Negociação do Protocolo de Kyoto e suas normas


Quando adotaram a Convenção, os governos sabiam que seu compromisso não  seria suficiente para abordar com seriedade os problemas do cambio climático. Durante a CP1 (Berlim, março/abril de 1995), em uma decisão conhecida como Mandato de Berlim, as Partes colocaram em marcha uma nova roda de discussões para decidir a adoção de compromissos mais firmes e mais detalhados para os países industrializados. Depois de dois anos e meio de negociações intensas, adotou-se o protocolo de Kyoto durante CP3 de Kyoto (Japão), em 11 de dezembro de 1997.

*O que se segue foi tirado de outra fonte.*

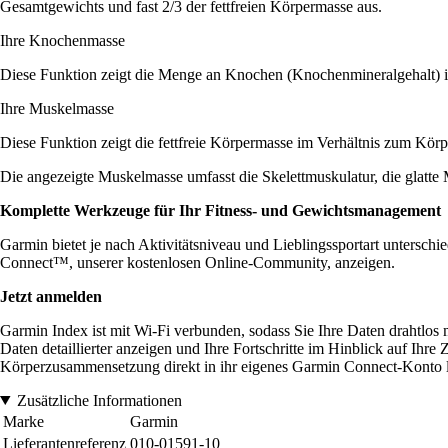
Gesamtgewichts und fast 2/3 der fettfreien Körpermasse aus.
Ihre Knochenmasse
Diese Funktion zeigt die Menge an Knochen (Knochenmineralgehalt) 
Ihre Muskelmasse
Diese Funktion zeigt die fettfreie Körpermasse im Verhältnis zum Kö
Die angezeigte Muskelmasse umfasst die Skelettmuskulatur, die glatt
Komplette Werkzeuge für Ihr Fitness- und Gewichtsmanagement
Garmin bietet je nach Aktivitätsniveau und Lieblingssportart untersch
Connect™, unserer kostenlosen Online-Community, anzeigen.
Jetzt anmelden
Garmin Index ist mit Wi-Fi verbunden, sodass Sie Ihre Daten drahtlo
Daten detaillierter anzeigen und Ihre Fortschritte im Hinblick auf Ih
Körperzusammensetzung direkt in ihr eigenes Garmin Connect-Konto 
Zusätzliche Informationen
Marke
Garmin
Lieferantenreferenz
010-01591-10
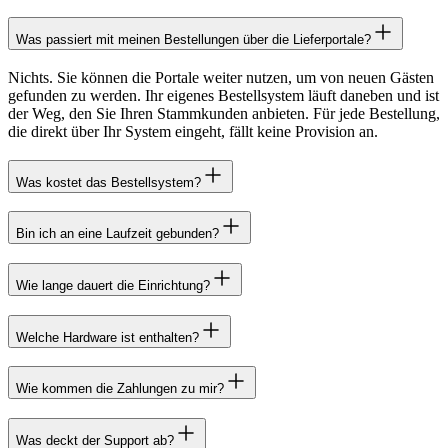
Was passiert mit meinen Bestellungen über die Lieferportale?
Nichts. Sie können die Portale weiter nutzen, um von neuen Gästen
gefunden zu werden. Ihr eigenes Bestellsystem läuft daneben und ist
der Weg, den Sie Ihren Stammkunden anbieten. Für jede Bestellung,
die direkt über Ihr System eingeht, fällt keine Provision an.
Was kostet das Bestellsystem?
Bin ich an eine Laufzeit gebunden?
Wie lange dauert die Einrichtung?
Welche Hardware ist enthalten?
Wie kommen die Zahlungen zu mir?
Was deckt der Support ab?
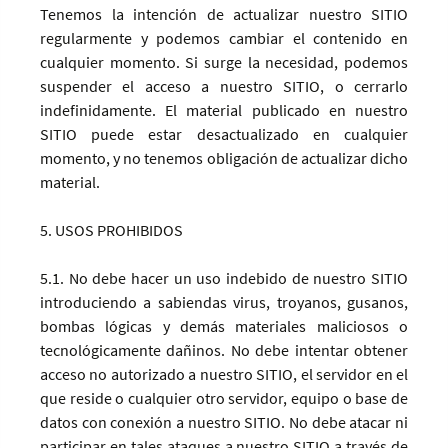
Tenemos la intención de actualizar nuestro SITIO
regularmente y podemos cambiar el contenido en
cualquier momento. Si surge la necesidad, podemos
suspender el acceso a nuestro SITIO, o cerrarlo
indefinidamente. El material publicado en nuestro
SITIO puede estar desactualizado en cualquier
momento, y no tenemos obligación de actualizar dicho
material.
5. USOS PROHIBIDOS
5.1. No debe hacer un uso indebido de nuestro SITIO
introduciendo a sabiendas virus, troyanos, gusanos,
bombas lógicas y demás materiales maliciosos o
tecnológicamente dañinos. No debe intentar obtener
acceso no autorizado a nuestro SITIO, el servidor en el
que reside o cualquier otro servidor, equipo o base de
datos con conexión a nuestro SITIO. No debe atacar ni
participar en tales ataques a nuestro SITIO a través de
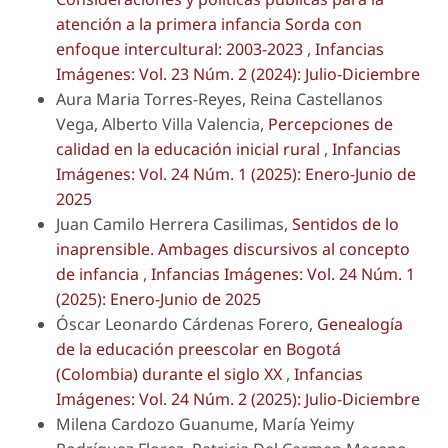
atención a la primera infancia Sorda con
enfoque intercultural: 2003-2023
,
Infancias
Imágenes: Vol. 23 Núm. 2 (2024): Julio-Diciembre
Aura Maria Torres-Reyes, Reina Castellanos
Vega, Alberto Villa Valencia,
Percepciones de
calidad en la educación inicial rural
,
Infancias
Imágenes: Vol. 24 Núm. 1 (2025): Enero-Junio de
2025
Juan Camilo Herrera Casilimas,
Sentidos de lo
inaprensible. Ambages discursivos al concepto
de infancia
,
Infancias Imágenes: Vol. 24 Núm. 1
(2025): Enero-Junio de 2025
Óscar Leonardo Cárdenas Forero,
Genealogía
de la educación preescolar en Bogotá
(Colombia) durante el siglo XX
,
Infancias
Imágenes: Vol. 24 Núm. 2 (2025): Julio-Diciembre
Milena Cardozo Guanume, María Yeimy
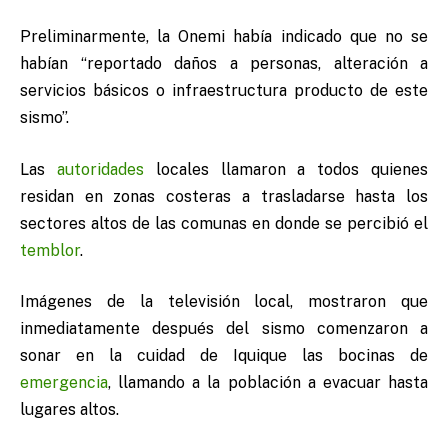
Preliminarmente, la Onemi había indicado que no se
habían “reportado daños a personas, alteración a
servicios básicos o infraestructura producto de este
sismo”.
Las
autoridades
locales llamaron a todos quienes
residan en zonas costeras a trasladarse hasta los
sectores altos de las comunas en donde se percibió el
temblor
.
Imágenes de la televisión local, mostraron que
inmediatamente después del sismo comenzaron a
sonar en la cuidad de Iquique las bocinas de
emergencia
, llamando a la población a evacuar hasta
lugares altos.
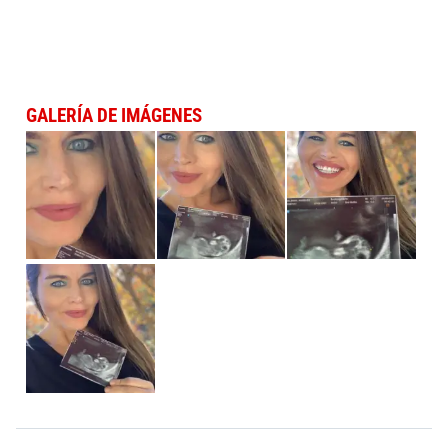
GALERÍA DE IMÁGENES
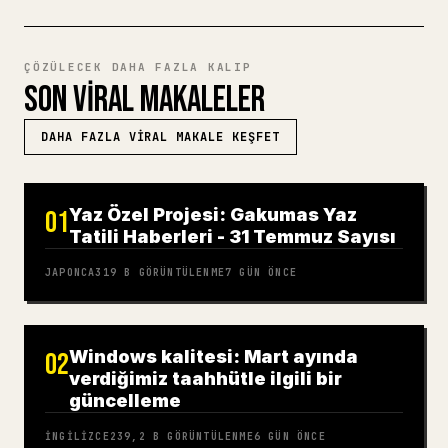
ÇÖZÜLECEK DAHA FAZLA KALIP
SON VIRAL MAKALELER
DAHA FAZLA VIRAL MAKALE KEŞFET
Yaz Özel Projesi: Gakumas Yaz
01
Tatili Haberleri - 31 Temmuz Sayısı
JAPONCA
319 B
GÖRÜNTÜLENME
7 GÜN ÖNCE
Windows kalitesi: Mart ayında
02
verdiğimiz taahhütle ilgili bir
güncelleme
İNGILIZCE
239,2 B
GÖRÜNTÜLENME
6 GÜN ÖNCE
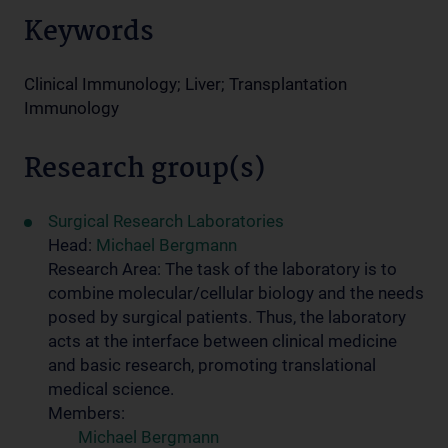
Keywords
Clinical Immunology; Liver; Transplantation
Immunology
Research group(s)
Surgical Research Laboratories
Head:
Michael Bergmann
Research Area: The task of the laboratory is to
combine molecular/cellular biology and the needs
posed by surgical patients. Thus, the laboratory
acts at the interface between clinical medicine
and basic research, promoting translational
medical science.
Members:
Michael Bergmann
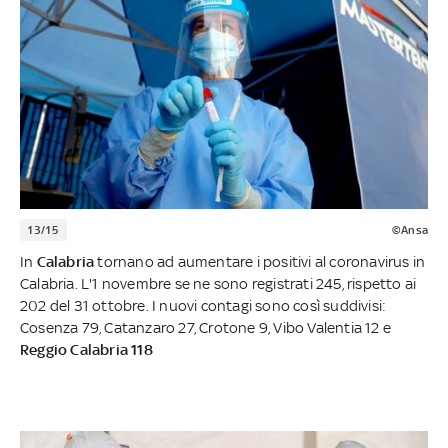
13/15
©Ansa
In
Calabria
tornano ad aumentare i positivi al coronavirus in
Calabria. L'1 novembre se ne sono registrati 245, rispetto ai
202 del 31 ottobre. I nuovi contagi sono così suddivisi:
Cosenza 79, Catanzaro 27, Crotone 9, Vibo Valentia 12 e
Reggio Calabria 118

Não obstante, devido á complexidade das negociações, ficou “pendente” um considerável número de questões, mesmo depois da adoção do Protocolo de Kyoto. Neste estão esboçados os traços básicos de seus “mecanismos” e o sistema de cumprimento, por exemplo, mas não se especificam as transcendentais normas que regulam seu funcionamento. Apesar de 84 países terem assinado o Protocolo, o que significava que tinham intenção de ratificá-lo, muitos resistiam a dar esse passo e fazer com que o Protocolo entrasse em vigor antes de terem uma idéia clara sobre as normas do tratado. Por isso, iniciou-se uma nova roda de negociações para especificar as normas concretas do Protocolo de Kyoto, organizada paralelamente ás negociações sobre as questões pendentes no marco da convenção. Esta ronda culminou finalmente durante a CP7 com a adoção dos Acordos de Marraqueche, nos quais se estabeleciam normas detalhadas para a aplicação do Protocolo de Kyoto. Como foi dito anteriormente, os acordos de Marraqueche adotaram também algumas medidas importantes para a aplicação da Convenção.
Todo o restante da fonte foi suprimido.